Questa comunità sentì forte anche il bisogno di confrontarsi: due mesi dopo il terremoto, il 27 e il 28 gennaio 1981, si tenne a Roma un Convegno Straordinario del PFG dal titolo “Il terremoto del 23 novembre 1980 e le prospettive della ricerca per la difesa dai terremoti in Italia”, cui seguì nel maggio 1981 il Convegno annuale del Progetto, tenutosi a Udine.
Per la prima volta si pervenne a stime di massima sul fabbisogno necessario per adeguare sismicamente gli edifici allora esistenti, per una cifra di 40.000 miliardi di lire, cifra riproposta in seguito dopo ogni terremoto distruttivo con gli opportuni adeguamenti; il problema maggiore, all’epoca, sembrava essere rappresentato dalla scarsità di competenze sul territorio. Il volume “Consolidamento degli edifici in muratura lesionati dai terremoti”, curato da D. Benedetti (1980), divenne rapidamente un best seller.
Nei documenti del PFG si ritrovano le tracce di quell’impegno che fu forte, soprattutto, nella struttura dirigente. Il documento predisposto per l’audizione in Senato citata più sopra “Difendersi dai terremoti: la lezione dell’Irpinia”, sorprende ancora oggi per l’ampiezza di vedute e può costituire oggi un interessante termine di raffronto per valutare i progressi compiuti in questi 40 anni. Si ritrovano inoltre proposte per il miglioramento della rete scientifica, già avanzate in bozza poco prima del terremoto (Giunta Allargata del PFG, 1980), a partire dalla necessità di superare la situazione commissariale dell’ING e di dare forme stabili di coordinamento alle iniziative dedicate alla “difesa dai terremoti” (termine introdotto proprio dal PFG) che sfociarono poi nella istituzione del Gruppo Nazionale per la Difesa dai Terremoti (GNDT). Anche la Commissione Grandi Rischi sarebbe stata istituita di lì a poco.

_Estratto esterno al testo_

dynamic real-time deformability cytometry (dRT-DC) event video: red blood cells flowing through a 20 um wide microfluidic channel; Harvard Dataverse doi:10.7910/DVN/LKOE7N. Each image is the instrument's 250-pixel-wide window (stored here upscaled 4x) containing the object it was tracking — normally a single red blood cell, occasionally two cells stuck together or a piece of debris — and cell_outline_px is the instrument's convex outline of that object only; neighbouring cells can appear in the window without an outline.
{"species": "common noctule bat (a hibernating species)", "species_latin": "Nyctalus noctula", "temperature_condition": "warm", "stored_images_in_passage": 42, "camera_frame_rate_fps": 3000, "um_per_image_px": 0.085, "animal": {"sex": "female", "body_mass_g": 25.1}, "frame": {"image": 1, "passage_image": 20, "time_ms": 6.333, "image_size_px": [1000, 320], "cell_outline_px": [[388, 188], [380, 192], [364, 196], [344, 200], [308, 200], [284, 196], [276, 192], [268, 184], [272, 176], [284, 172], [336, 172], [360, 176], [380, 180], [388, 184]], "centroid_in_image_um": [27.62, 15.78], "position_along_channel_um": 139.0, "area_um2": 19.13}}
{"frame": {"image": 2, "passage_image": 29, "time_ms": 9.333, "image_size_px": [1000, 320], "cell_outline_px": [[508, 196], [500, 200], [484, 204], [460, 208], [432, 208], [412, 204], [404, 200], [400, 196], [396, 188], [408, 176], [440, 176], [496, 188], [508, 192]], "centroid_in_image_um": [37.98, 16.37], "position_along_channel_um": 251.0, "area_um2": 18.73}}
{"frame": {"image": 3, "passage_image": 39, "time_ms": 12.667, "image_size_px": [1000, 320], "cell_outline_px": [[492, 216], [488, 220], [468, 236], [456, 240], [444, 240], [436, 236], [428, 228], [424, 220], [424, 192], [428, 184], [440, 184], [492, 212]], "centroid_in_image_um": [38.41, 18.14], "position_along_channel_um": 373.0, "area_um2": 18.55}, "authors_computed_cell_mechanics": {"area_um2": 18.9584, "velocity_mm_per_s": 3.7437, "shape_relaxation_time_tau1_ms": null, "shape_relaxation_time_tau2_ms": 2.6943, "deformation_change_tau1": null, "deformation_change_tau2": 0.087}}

Dieci anni più tardi, il Convegno “Irpinia dieci anni dopo” (Sorrento, 19-24 Novembre 1990) vide realizzati diversi degli obiettivi descritti; vide inoltre, accanto a una quota importante di ricercatori “reduci” dall’esperienza del terremoto del 1980, una nuova generazione di ricercatori che, supportata anche da uno sviluppo tecnologico quasi impensabile nel 1980, si affacciava sulla scena portando nuove idee e nuove metodologie”, conclude Stucchi.
Bibliografia
Benedetti, D., ed. (1980). Consolidamento degli edifici in muratura lesionati dai terremoti. Pubbl. Prog. Final. Geodin. n. 367, 180 pp. + 40.
Giunta Allargata del PFG (a cura di), 1980. Bozza di proposte relative alla riorganizzazione delle attività di ricerca e degli enti coinvolti nella difesa dai terremoti. 28 pp. + 5 allegati.
Gruppo di lavoro “Scuotibilità” (1979). Carte preliminari di scuotibilità del territorio nazionale, Pubbl. Prog. Final. Geodin. n. 227, 25 pp.
Petrini, V. (1981). Pericolosità sismica e politica di difesa dai terremoti in Italia. Pubbl. Prog. Final. Geodin. n. 442, 17 pp.
Progetto Finalizzato Geodinamica (1980). Proposta di riclassificazione sismica del territorio nazionale. Pubbl. Prog. Final. Geodin. n. 361, 84 pp.
Siro(vich) L., 1982. Microzonations in the emergency: a short technical report. Eur. Cong. Earthq. Eng., Athens 1982. Pubbl. Prog. Final. Geodin. n. 503, 53-63.
Siro(vich) L., ed., 1983. Indagini di microzonazione sismica. Pubbl. Prog. Final. Geodin. n. 492, 220 pp. + carte.